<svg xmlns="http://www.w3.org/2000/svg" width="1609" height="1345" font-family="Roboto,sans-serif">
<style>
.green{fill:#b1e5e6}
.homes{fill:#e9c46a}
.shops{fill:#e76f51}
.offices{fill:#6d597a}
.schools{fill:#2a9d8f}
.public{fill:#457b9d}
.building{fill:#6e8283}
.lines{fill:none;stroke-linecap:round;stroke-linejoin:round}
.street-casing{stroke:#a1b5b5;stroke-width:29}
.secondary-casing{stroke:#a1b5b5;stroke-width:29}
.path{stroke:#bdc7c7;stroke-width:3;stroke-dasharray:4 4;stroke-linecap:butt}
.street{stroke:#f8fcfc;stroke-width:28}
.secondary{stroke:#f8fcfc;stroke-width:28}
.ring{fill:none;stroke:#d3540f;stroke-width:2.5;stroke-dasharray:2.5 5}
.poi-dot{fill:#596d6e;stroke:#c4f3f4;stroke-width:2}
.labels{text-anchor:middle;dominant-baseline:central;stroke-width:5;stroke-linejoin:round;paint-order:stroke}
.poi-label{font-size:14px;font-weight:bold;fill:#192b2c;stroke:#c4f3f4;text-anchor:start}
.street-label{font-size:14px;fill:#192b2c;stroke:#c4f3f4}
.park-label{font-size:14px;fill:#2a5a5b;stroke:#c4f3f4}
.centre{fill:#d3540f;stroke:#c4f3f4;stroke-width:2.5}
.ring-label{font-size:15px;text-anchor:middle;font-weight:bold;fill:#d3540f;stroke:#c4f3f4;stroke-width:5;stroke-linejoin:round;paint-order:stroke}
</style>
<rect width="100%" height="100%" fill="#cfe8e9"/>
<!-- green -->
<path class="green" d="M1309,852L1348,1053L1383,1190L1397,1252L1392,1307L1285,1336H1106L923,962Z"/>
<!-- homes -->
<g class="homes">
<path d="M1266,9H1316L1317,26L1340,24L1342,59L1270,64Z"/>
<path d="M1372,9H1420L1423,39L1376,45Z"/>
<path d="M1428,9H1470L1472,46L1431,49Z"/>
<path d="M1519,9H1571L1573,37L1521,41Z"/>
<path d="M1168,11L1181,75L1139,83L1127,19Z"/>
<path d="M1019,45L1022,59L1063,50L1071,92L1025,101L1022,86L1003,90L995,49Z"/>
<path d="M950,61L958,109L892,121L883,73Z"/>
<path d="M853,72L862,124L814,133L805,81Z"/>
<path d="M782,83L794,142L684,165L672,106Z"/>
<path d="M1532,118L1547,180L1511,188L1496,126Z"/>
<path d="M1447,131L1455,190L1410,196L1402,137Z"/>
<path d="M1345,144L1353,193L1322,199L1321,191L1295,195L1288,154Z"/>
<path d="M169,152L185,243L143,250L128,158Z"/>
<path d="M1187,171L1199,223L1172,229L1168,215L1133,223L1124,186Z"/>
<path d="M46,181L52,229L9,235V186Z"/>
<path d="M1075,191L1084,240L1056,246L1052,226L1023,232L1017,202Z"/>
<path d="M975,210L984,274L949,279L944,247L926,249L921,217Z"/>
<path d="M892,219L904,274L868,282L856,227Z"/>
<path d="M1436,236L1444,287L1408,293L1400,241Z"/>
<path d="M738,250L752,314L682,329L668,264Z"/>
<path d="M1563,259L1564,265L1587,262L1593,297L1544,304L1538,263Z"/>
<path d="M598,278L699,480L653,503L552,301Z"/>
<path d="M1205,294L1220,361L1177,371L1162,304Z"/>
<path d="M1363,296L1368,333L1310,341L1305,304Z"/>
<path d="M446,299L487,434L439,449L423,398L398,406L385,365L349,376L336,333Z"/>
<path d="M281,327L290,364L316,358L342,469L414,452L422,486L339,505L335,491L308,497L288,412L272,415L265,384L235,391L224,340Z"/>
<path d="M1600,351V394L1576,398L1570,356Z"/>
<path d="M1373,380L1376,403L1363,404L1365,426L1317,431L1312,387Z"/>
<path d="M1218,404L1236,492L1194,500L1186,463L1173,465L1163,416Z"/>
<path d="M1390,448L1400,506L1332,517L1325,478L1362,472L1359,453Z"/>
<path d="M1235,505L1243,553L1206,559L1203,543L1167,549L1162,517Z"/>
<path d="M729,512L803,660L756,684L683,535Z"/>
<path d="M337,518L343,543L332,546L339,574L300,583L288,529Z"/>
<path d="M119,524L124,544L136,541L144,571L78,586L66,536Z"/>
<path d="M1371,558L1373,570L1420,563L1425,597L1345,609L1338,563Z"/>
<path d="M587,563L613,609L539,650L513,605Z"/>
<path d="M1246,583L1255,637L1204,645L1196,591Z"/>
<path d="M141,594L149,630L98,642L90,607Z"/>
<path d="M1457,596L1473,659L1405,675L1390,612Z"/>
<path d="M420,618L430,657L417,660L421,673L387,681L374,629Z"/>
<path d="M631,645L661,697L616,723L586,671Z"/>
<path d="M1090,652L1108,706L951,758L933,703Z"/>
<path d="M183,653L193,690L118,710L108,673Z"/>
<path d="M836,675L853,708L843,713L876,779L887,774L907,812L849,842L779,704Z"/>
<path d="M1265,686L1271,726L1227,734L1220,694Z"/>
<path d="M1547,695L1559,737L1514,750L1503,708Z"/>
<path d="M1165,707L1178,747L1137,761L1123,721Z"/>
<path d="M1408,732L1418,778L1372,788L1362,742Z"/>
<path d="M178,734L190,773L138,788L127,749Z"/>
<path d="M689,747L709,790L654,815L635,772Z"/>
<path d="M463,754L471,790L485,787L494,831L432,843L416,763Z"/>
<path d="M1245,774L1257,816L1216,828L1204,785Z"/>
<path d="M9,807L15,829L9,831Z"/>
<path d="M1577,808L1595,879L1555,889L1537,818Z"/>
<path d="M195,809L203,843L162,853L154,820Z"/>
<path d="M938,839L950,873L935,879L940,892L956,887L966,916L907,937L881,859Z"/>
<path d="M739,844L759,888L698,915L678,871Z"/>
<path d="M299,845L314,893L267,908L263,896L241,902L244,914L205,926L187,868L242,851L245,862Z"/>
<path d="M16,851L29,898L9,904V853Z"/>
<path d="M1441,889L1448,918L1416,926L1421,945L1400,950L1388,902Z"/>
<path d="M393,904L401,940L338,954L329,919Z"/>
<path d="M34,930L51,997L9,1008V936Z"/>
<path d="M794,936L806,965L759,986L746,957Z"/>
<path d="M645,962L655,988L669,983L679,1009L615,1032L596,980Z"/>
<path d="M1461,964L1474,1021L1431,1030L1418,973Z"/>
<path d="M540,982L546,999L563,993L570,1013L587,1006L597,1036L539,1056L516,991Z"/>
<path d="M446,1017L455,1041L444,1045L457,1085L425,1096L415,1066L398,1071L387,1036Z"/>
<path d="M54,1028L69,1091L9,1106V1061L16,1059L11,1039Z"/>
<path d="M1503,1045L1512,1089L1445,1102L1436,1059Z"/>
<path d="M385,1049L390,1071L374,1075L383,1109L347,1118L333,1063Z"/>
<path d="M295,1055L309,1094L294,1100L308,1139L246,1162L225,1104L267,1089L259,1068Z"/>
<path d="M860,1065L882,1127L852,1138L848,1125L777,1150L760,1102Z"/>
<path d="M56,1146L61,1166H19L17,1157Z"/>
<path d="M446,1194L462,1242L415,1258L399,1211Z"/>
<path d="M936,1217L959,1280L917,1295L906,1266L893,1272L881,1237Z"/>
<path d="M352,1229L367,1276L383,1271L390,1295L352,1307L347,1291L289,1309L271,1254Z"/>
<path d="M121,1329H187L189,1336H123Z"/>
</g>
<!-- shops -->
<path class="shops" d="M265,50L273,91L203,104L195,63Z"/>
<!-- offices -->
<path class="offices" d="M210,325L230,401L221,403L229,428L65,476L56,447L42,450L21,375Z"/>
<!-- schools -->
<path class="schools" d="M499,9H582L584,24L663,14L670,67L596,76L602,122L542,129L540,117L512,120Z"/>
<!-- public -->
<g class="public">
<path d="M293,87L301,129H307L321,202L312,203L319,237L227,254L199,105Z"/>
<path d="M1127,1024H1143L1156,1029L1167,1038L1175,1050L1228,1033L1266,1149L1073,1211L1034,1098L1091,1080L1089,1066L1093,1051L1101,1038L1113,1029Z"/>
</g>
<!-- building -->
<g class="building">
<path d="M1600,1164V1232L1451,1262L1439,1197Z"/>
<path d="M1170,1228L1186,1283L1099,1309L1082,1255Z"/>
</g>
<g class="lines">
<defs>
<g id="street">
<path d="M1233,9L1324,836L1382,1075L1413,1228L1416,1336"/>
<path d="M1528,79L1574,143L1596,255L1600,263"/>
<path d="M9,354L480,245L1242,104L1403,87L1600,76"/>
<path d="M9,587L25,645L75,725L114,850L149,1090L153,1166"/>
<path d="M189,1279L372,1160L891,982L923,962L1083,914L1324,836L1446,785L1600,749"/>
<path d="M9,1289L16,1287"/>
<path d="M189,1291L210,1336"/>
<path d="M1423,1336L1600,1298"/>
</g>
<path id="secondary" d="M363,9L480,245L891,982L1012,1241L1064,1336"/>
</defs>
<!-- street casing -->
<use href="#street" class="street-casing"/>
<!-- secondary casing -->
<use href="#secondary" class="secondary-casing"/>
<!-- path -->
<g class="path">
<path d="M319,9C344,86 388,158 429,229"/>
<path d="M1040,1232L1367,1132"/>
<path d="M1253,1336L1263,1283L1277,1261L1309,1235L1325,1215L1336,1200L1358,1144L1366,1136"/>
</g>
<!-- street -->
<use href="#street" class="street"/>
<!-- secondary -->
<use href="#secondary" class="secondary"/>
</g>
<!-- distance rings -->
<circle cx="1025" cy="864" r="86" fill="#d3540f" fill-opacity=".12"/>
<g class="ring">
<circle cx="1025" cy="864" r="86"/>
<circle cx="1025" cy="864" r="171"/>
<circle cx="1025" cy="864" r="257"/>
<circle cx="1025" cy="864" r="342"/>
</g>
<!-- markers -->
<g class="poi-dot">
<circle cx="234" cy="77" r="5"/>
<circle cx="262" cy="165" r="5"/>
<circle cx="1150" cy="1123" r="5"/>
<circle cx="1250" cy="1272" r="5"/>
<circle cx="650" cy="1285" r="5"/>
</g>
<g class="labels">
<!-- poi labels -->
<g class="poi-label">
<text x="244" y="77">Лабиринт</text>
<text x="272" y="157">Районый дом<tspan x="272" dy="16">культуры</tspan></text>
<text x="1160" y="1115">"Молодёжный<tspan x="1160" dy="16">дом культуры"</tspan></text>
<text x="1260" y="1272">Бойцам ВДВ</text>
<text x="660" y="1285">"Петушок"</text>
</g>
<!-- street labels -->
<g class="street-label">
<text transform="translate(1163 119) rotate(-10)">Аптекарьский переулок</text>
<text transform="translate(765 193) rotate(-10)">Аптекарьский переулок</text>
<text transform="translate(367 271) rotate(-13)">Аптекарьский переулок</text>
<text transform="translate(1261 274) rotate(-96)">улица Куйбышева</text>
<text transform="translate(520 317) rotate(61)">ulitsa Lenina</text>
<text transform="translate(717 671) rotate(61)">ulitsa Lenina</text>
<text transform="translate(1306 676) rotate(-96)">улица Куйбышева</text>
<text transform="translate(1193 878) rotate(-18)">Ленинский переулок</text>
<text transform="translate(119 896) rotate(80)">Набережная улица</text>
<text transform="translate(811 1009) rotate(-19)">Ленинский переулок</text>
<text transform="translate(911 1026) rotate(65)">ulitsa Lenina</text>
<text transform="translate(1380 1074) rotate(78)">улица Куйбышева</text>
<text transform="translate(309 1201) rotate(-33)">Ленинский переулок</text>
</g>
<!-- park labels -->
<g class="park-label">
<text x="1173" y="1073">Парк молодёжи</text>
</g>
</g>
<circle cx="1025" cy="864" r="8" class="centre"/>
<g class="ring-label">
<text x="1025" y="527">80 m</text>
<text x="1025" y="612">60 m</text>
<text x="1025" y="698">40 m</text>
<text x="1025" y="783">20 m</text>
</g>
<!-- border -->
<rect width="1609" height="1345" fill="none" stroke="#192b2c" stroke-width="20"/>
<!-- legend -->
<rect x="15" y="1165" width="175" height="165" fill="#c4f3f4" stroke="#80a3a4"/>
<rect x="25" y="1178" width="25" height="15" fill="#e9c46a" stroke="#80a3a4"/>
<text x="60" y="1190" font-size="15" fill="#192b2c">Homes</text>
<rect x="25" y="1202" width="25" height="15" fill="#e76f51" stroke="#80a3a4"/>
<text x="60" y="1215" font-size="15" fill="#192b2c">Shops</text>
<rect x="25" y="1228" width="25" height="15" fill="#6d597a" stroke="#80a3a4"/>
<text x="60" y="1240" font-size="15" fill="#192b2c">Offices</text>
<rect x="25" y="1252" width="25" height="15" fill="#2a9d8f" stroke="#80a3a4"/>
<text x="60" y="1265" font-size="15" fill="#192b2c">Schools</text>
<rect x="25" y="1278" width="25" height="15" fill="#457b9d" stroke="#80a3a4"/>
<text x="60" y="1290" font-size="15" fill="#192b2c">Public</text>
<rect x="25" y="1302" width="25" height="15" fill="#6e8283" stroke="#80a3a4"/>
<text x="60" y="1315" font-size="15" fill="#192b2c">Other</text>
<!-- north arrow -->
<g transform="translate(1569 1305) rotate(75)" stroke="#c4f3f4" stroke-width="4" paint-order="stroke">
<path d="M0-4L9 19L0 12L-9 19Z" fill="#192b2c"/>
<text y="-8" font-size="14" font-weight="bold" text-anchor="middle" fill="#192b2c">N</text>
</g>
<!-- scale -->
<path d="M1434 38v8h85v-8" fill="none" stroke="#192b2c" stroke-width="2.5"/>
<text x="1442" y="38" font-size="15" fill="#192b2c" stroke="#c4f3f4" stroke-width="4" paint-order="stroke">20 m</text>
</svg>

= = = = =

◆ Work to be completed ◆
The lines to copy are those above that contain "casing".

◆ Written answer ◆
.street-casing{stroke:#a1b5b5;stroke-width:29}
.secondary-casing{stroke:#a1b5b5;stroke-width:29}
<!-- street casing -->
<use href="#street" class="street-casing"/>
<!-- secondary casing -->
<use href="#secondary" class="secondary-casing"/>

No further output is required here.